Write what comes next in the forum thread on detecting zip files in C#, picking up right after its last line.

#### Provided passage ####

C#.net identify zip file

Sean Dunford picture Sean Dunford · Aug 17, 2012 · Viewed 21.3k times · Source

I am currently using the SharpZip api to handle my zip file entries. It works splendid for zipping and unzipping. Though, I am having trouble identifying if a file is a zip or not. I need to know if there is a way to detect if a file stream can be decompressed. Originally I used

FileStream lFileStreamIn = File.OpenRead(mSourceFile);
lZipFile = new ZipFile(lFileStreamIn);
ZipInputStream lZipStreamTester = new ZipInputStream(lFileStreamIn, mBufferSize);// not working
lZipStreamTester.Read(lBuffer, 0, 0);
if (lZipStreamTester.CanDecompressEntry)
{

The LZipStreamTester becomes null every time and the if statement fails. I tried it with/without a buffer. Can anybody give any insight as to why? I am aware that i can check for file extension. I need something that is more definitive than that. I am also aware that zip has a magic #(PK something), but it isn't a guarantee that it will always be there because it isn't a requirement of the format.

Also i read about .net 4.5 having native zip support so my project may migrate to that instead of sharpzip but I still need didn't see a method/param similar to CanDecompressEntry here: http://msdn.microsoft.com/en-us/library/3z72378a%28v=vs.110%29

My last resort will be to use a try catch and attempt an unzip on the file.

Answer

dkackman picture dkackman · Aug 17, 2012

This is a base class for a component that needs to handle data that is either uncompressed, PKZIP compressed (sharpziplib) or GZip compressed (built in .net). Perhaps a bit more than you need but should get you going. This is an example of using @PhonicUK's suggestion to parse the header of the data stream. The derived classes you see in the little factory method handled the specifics of PKZip and GZip decompression.

abstract class Expander
{
    private const int ZIP_LEAD_BYTES = 0x04034b50;
    private const ushort GZIP_LEAD_BYTES = 0x8b1f;

    public abstract MemoryStream Expand(Stream stream); 
    
    internal static bool IsPkZipCompressedData(byte[] data)

#### Data to examine ####

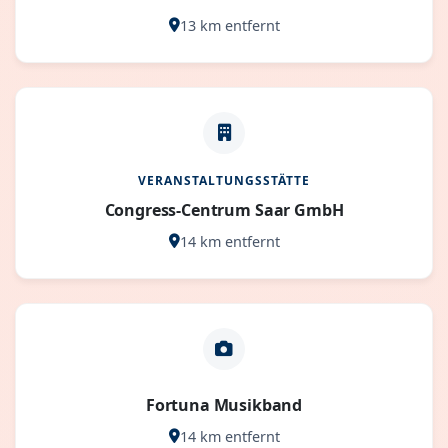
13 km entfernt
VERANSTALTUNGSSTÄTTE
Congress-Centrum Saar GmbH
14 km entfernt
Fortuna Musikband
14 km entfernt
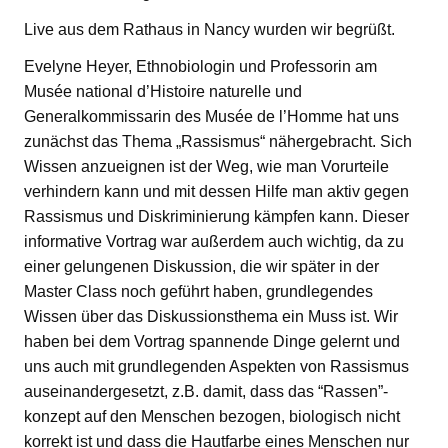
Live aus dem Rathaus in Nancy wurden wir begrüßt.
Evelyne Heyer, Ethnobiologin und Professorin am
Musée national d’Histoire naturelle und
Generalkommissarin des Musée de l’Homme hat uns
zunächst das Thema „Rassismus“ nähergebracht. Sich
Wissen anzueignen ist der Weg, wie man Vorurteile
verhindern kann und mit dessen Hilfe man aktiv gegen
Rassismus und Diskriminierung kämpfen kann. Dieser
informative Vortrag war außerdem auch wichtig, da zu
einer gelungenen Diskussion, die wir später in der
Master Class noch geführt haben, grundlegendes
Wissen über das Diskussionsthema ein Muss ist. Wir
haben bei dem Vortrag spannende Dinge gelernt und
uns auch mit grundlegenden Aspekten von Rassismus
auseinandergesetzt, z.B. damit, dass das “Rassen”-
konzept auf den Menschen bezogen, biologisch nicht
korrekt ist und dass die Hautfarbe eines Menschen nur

####

◆ Task answer:
    {
        Debug.Assert(data != null && data.Length >= 4);
        // if the first 4 bytes of the array are the ZIP signature then it is compressed data
        return (BitConverter.ToInt32(data, 0) == ZIP_LEAD_BYTES);
    }

    internal static bool IsGZipCompressedData(byte[] data)
    {
        Debug.Assert(data != null && data.Length >= 2);
        // if the first 2 bytes of the array are theG ZIP signature then it is compressed data;
        return (BitConverter.ToUInt16(data, 0) == GZIP_LEAD_BYTES);
    }

    public static bool IsCompressedData(byte[] data)
    {
        return IsPkZipCompressedData(data) || IsGZipCompressedData(data);
    }

    public static Expander GetExpander(Stream stream)
    {
        Debug.Assert(stream != null);
        Debug.Assert(stream.CanSeek);
        stream.Seek(0, 0);

        try
        {
            byte[] bytes = new byte[4];

            stream.Read(bytes, 0, 4);

            if (IsGZipCompressedData(bytes))
                return new GZipExpander();

            if (IsPkZipCompressedData(bytes))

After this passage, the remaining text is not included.